Increased atmospheric dust is masking greenhouse gases' warming effect
A new study shows that global atmospheric dust — microscopic airborne particles from desert dust storms — has a slight overall cooling effect on the planet that has hidden the full amount of warming caused by greenhouse gases.
The U.S. National Science Foundation-supported research, published in Nature Reviews Earth and Environment, found that the amount of desert dust has grown roughly 55% since the mid-1800s, which increased the dust's cooling effect.
"In addition to illustrating the complexity of the climate system, this study raises the alarm that proper accounting of atmospheric dusts in climate models is more important than ever in our assessment of future climate scenarios," said Varavut Limpasuvan, a program director in NSF's Division of Atmospheric and Geospace Sciences.

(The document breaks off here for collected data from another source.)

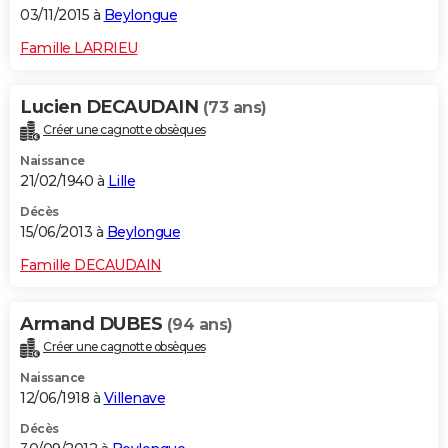
03/11/2015 à
Beylongue
Famille LARRIEU
Lucien DECAUDAIN
(73 ans)
Créer une cagnotte obsèques
Naissance
21/02/1940 à
Lille
Décès
15/06/2013 à
Beylongue
Famille DECAUDAIN
Armand DUBES
(94 ans)
Créer une cagnotte obsèques
Naissance
12/06/1918 à
Villenave
Décès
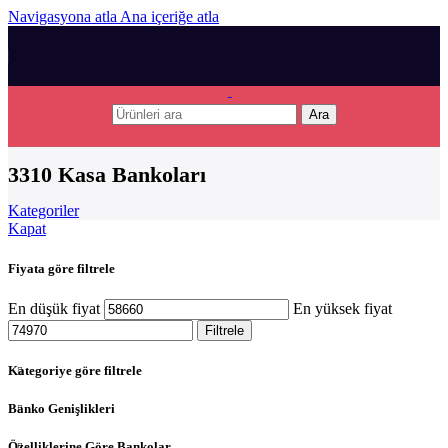
Navigasyona atla
Ana içeriğe atla
Ara
3310 Kasa Bankoları
Kategoriler
Kapat
Fiyata göre filtrele
En düşük fiyat
En yüksek fiyat
Filtrele
Kategoriye göre filtrele
Banko Genişlikleri
Özelliklerine Göre Bankolar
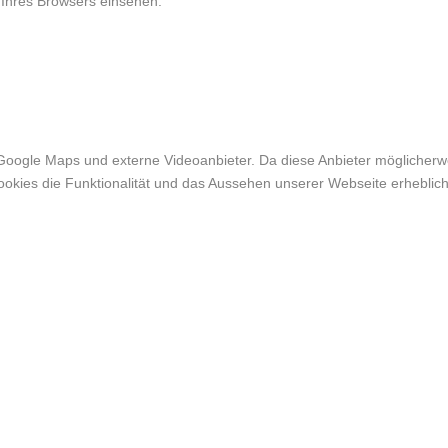
 Ihres Browsers einsehen.
Google Maps und externe Videoanbieter. Da diese Anbieter möglicher
r Cookies die Funktionalität und das Aussehen unserer Webseite erheb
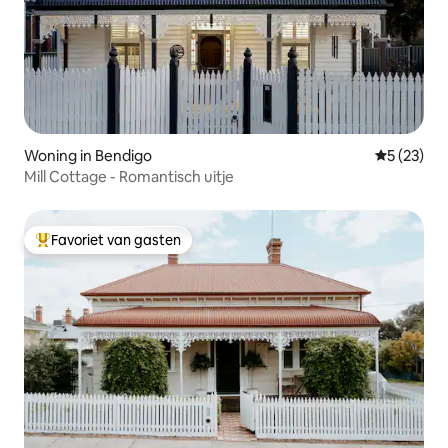
Woning in Bendigo
Gemiddelde
5 (23)
Mill Cottage - Romantisch uitje
Favoriet van gasten
Topfavoriet van gasten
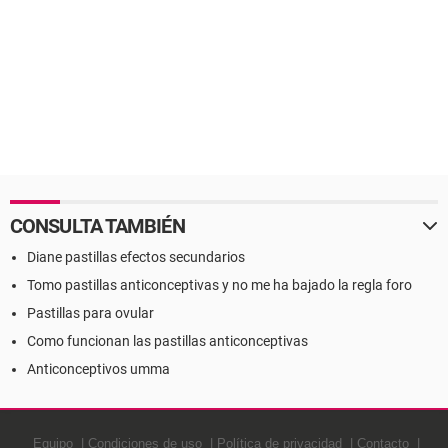
CONSULTA TAMBIÉN
Diane pastillas efectos secundarios
Tomo pastillas anticonceptivas y no me ha bajado la regla foro
Pastillas para ovular
Como funcionan las pastillas anticonceptivas
Anticonceptivos umma
Equipo
Condiciones de uso
Política de privacidad
Contacto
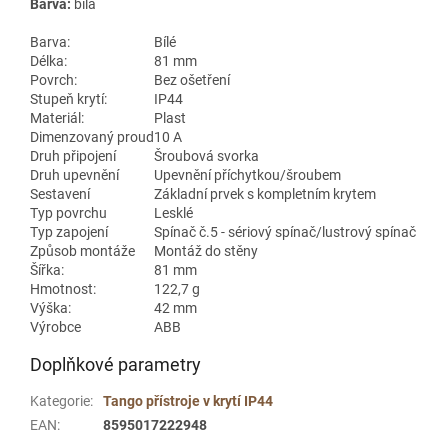
Barva:
bílá
Barva:
Bílé
Délka:
81 mm
Povrch:
Bez ošetření
Stupeň krytí:
IP44
Materiál:
Plast
Dimenzovaný proud
10 A
Druh připojení
Šroubová svorka
Druh upevnění
Upevnění příchytkou/šroubem
Sestavení
Základní prvek s kompletním krytem
Typ povrchu
Lesklé
Typ zapojení
Spínač č.5 - sériový spínač/lustrový spínač
Způsob montáže
Montáž do stěny
Šířka:
81 mm
Hmotnost:
122,7 g
Výška:
42 mm
Výrobce
ABB
Doplňkové parametry
Kategorie
:
Tango přístroje v krytí IP44
EAN
:
8595017222948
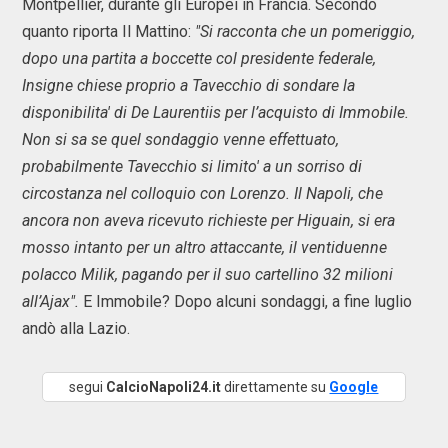
Montpellier, durante gli Europei in Francia. Secondo
quanto riporta Il Mattino:
"Si racconta che un pomeriggio,
dopo una partita a boccette col presidente federale,
Insigne chiese proprio a Tavecchio di sondare la
disponibilita' di De Laurentiis per l’acquisto di Immobile.
Non si sa se quel sondaggio venne effettuato,
probabilmente Tavecchio si limito' a un sorriso di
circostanza nel colloquio con Lorenzo. Il Napoli, che
ancora non aveva ricevuto richieste per Higuain, si era
mosso intanto per un altro attaccante, il ventiduenne
polacco Milik, pagando per il suo cartellino 32 milioni
all’Ajax".
E Immobile? Dopo alcuni sondaggi, a fine luglio
andò alla Lazio.
segui
CalcioNapoli24.it
direttamente su
Google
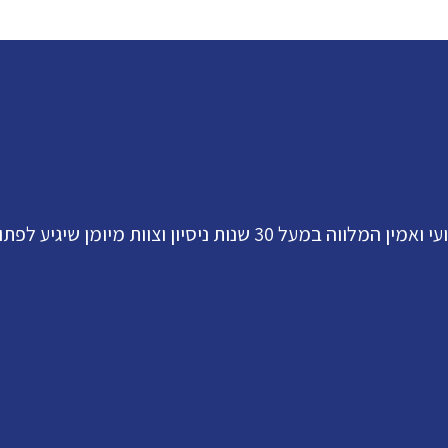
וות מיומן שיגיע לפתור לכם את התקלה.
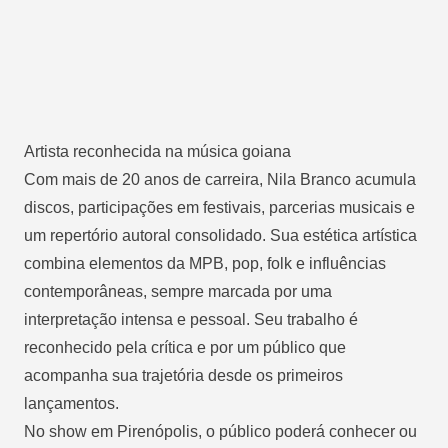
Artista reconhecida na música goiana
Com mais de 20 anos de carreira, Nila Branco acumula
discos, participações em festivais, parcerias musicais e
um repertório autoral consolidado. Sua estética artística
combina elementos da MPB, pop, folk e influências
contemporâneas, sempre marcada por uma
interpretação intensa e pessoal. Seu trabalho é
reconhecido pela crítica e por um público que
acompanha sua trajetória desde os primeiros
lançamentos.
No show em Pirenópolis, o público poderá conhecer ou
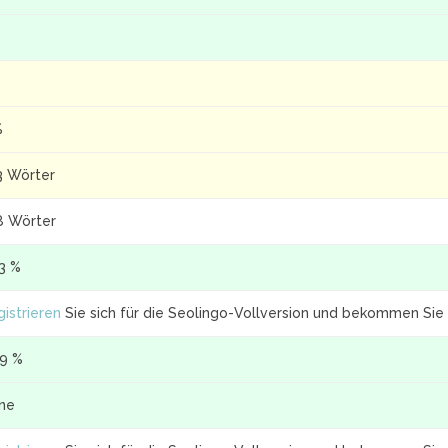
%
3 Wörter
8 Wörter
.3 %
istrieren
Sie sich für die Seolingo-Vollversion und bekommen Sie 
.9 %
ine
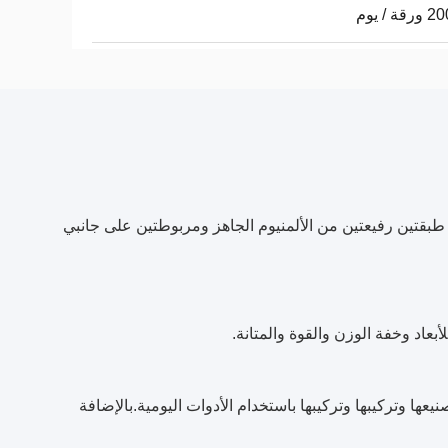
ة / يوم
بقات مصنوعة من طبقتين رفيعتين من الألمنيوم الجاهز ومربوطتين على جانبي
مكن قطع لوحات ACM بسهولة وتوجيهها وتصنيعها وتركيبها وتركيبها باستخدام الأدوات اليومية.بالإضافة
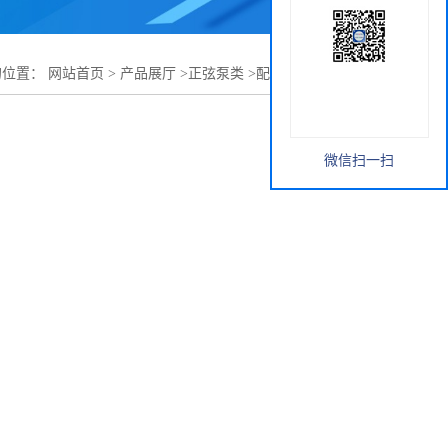
的位置：
网站首页
>
产品展厅
>
正弦泵类
>
配防爆电机正弦泵
微信扫一扫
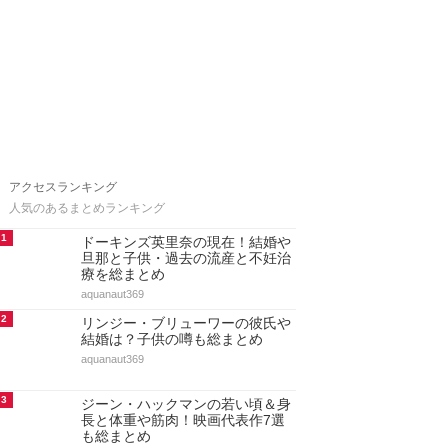
アクセスランキング
人気のあるまとめランキング
1
ドーキンズ英里奈の現在！結婚や
旦那と子供・過去の流産と不妊治
療を総まとめ
aquanaut369
2
リンジー・ブリューワーの彼氏や
結婚は？子供の噂も総まとめ
aquanaut369
3
ジーン・ハックマンの若い頃＆身
長と体重や筋肉！映画代表作7選
も総まとめ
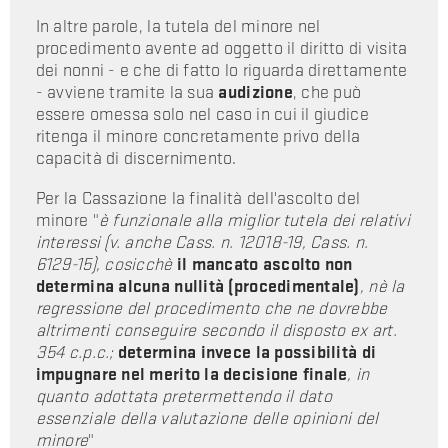
In altre parole, la tutela del minore nel
procedimento avente ad oggetto il diritto di visita
dei nonni - e che di fatto lo riguarda direttamente
- avviene tramite la sua
audizione
, che può
essere omessa solo nel caso in cui il giudice
ritenga il minore concretamente privo della
capacità di discernimento.
Per la Cassazione la finalità dell'ascolto del
minore "
è funzionale alla miglior tutela dei relativi
interessi (v. anche Cass. n. 12018-19, Cass. n.
6129-15), cosicchè
il mancato ascolto non
determina alcuna nullità (procedimentale)
, nè la
regressione del procedimento che ne dovrebbe
altrimenti conseguire secondo il disposto ex art.
354 c.p.c.;
determina invece la possibilità di
impugnare nel merito la decisione finale
, in
quanto adottata pretermettendo il dato
essenziale della valutazione delle opinioni del
minore
"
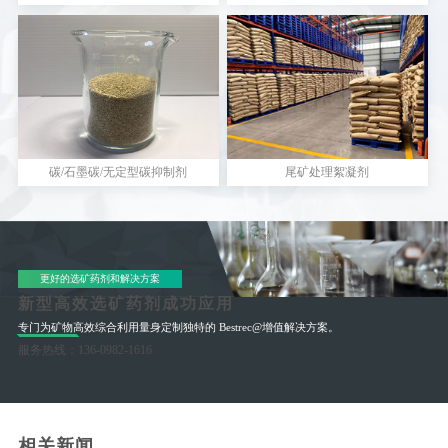
碳/石墨碳/无定型碳抑制剂
尾矿处理絮凝剂
更好的选矿药剂和解决方案
新型高效选矿药剂成功应用
专门为矿物高效综合利用量身定制独特的 Bestrec@增值解决方案。
服务热线：136-0982-1616
相关新闻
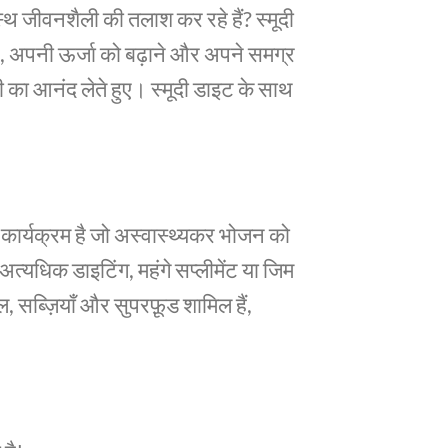
्थ जीवनशैली की तलाश कर रहे हैं? स्मूदी
, अपनी ऊर्जा को बढ़ाने और अपने समग्र
दी का आनंद लेते हुए। स्मूदी डाइट के साथ
 कार्यक्रम है जो अस्वास्थ्यकर भोजन को
अत्यधिक डाइटिंग, महंगे सप्लीमेंट या जिम
, सब्ज़ियाँ और सुपरफ़ूड शामिल हैं,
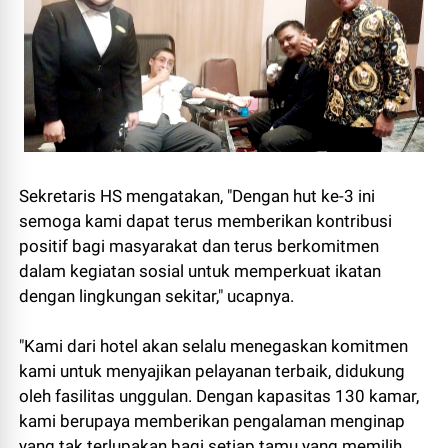
Sekretaris HS mengatakan, "Dengan hut ke-3 ini
semoga kami dapat terus memberikan kontribusi
positif bagi masyarakat dan terus berkomitmen
dalam kegiatan sosial untuk memperkuat ikatan
dengan lingkungan sekitar," ucapnya.
"Kami dari hotel akan selalu menegaskan komitmen
kami untuk menyajikan pelayanan terbaik, didukung
oleh fasilitas unggulan. Dengan kapasitas 130 kamar,
kami berupaya memberikan pengalaman menginap
yang tak terlupakan bagi setiap tamu yang memilih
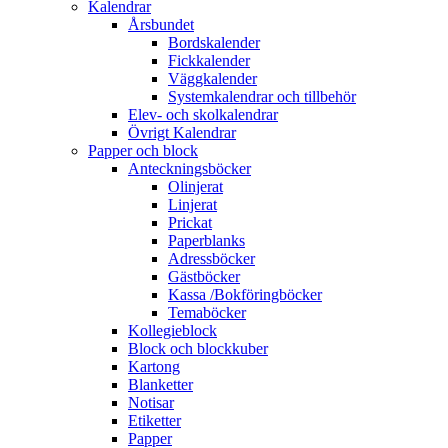
Kalendrar
Årsbundet
Bordskalender
Fickkalender
Väggkalender
Systemkalendrar och tillbehör
Elev- och skolkalendrar
Övrigt Kalendrar
Papper och block
Anteckningsböcker
Olinjerat
Linjerat
Prickat
Paperblanks
Adressböcker
Gästböcker
Kassa /Bokföringböcker
Temaböcker
Kollegieblock
Block och blockkuber
Kartong
Blanketter
Notisar
Etiketter
Papper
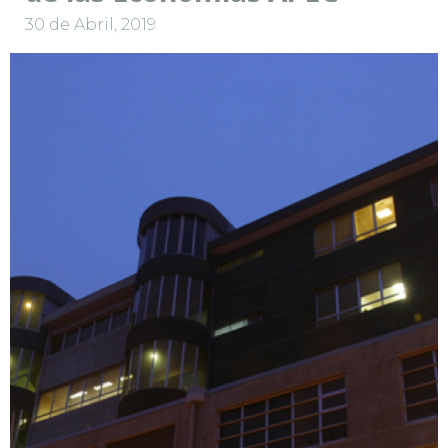
30 de Abril, 2019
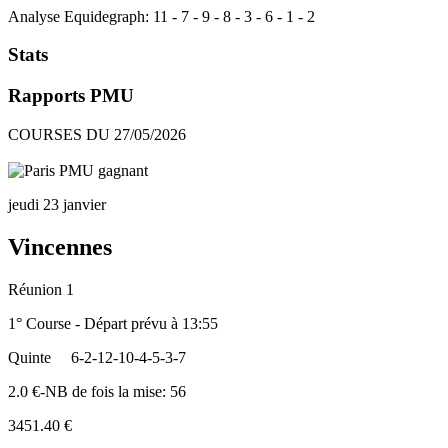
Analyse Equidegraph:
11
-
7
-
9
-
8
-
3
-
6
-
1
-
2
Stats
Rapports PMU
COURSES DU 27/05/2026
jeudi 23 janvier
Vincennes
Réunion 1
1° Course - Départ prévu à 13:55
Quinte
6-2-12-10-4-5-3-7
2.0 €-NB de fois la mise: 56
3451.40 €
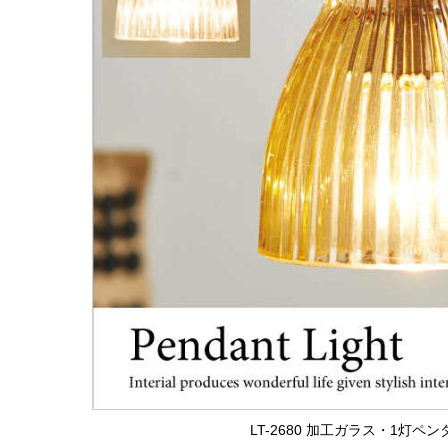
LT-2680 加工ガラス・1灯ペ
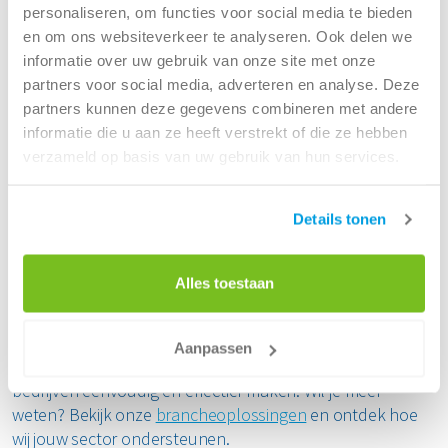
personaliseren, om functies voor social media te bieden
Afvalbeheer is een essentieel onderdeel van het succes
en om ons websiteverkeer te analyseren. Ook delen we
van jouw onderneming. Elke branche kent unieke
informatie over uw gebruik van onze site met onze
uitdagingen, en daarom is het belangrijk dat jouw
partners voor social media, adverteren en analyse. Deze
bedrijfsafval op een efficiënte en duurzame manier wordt
partners kunnen deze gegevens combineren met andere
verwerkt. Met op maat gemaakte oplossingen helpt
informatie die u aan ze heeft verstrekt of die ze hebben
Renewi jouw organisatie om afvalstromen optimaal te
verzameld op basis van uw gebruik van hun services.
beheren, terwijl je ook bijdraagt aan grondstoffenbehoud
en een beter milieu.
Details tonen
Van afvalscheiding tot -verwerking: ons team zorgt ervoor
dat jouw bedrijfsafval waardevol blijft. Of het nu gaat om
Alles toestaan
kleine hoeveelheden kantoorafval of grootschalige
afvalstromen in de bouw, wij bieden een betrouwbare
service die perfect aansluit op jouw bedrijfsprocessen.
Aanpassen
Start vandaag nog en ontdek hoe wij afvalinzameling voor
bedrijven eenvoudig en effectief maken. Wil je meer
weten? Bekijk onze
brancheoplossingen
en ontdek hoe
wij jouw sector ondersteunen.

The study is the first to demonstrate the overall cooling effect of atmospheric desert dust. Some effects of atmospheric dust warm the planet, but because other effects of dust counteract warming — for example by scattering sunlight back into space and dissipating high clouds that warm the planet — the study calculated that dust's overall effect is a cooling one.
Should dust levels decline — or stop increasing — warming could ramp up, said UCLA atmospheric physicist Jasper Kok, the study's lead author.
"We show that desert dust has increased, and most likely slightly counteracted greenhouse warming, which is missing from current climate models," said Kok, who studies how particulate matter affects the climate. "The increased dust hasn't caused a lot of cooling — the climate models are still close — but our findings imply that greenhouses gases alone could cause even more climate warming than models currently predict," he said.
Kok compared the revelation to discovering, while driving a car at high speed, that the vehicle's emergency brake had been partly engaged. Just as fully releasing the break could cause the car to move faster, a stop to the increase in dust levels could slightly speed up global warming.
And while atmospheric desert dust levels have increased overall since pre-industrial times, the trend has not been steady — there have been upticks and declines along the way. Because there are so many natural and human-influenced variables that can cause dust levels to increase or decrease, scientists cannot accurately project how the amounts of atmospheric dust will change in the coming decades.
Dust can increase because of drier soils, higher wind speed and human land-use changes like diverting water for irrigation and turning marginal desert regions into grazing and agricultural land. The factors that account for increased dust levels are not clear-cut or linear, and whether the amounts of desert particulates will increase, decrease or remain relatively flat is unknown.
While the increase in atmospheric dust has somewhat masked the full potential of greenhouse gases to warm the climate, Kok said, the findings don't show that climate models are incorrect.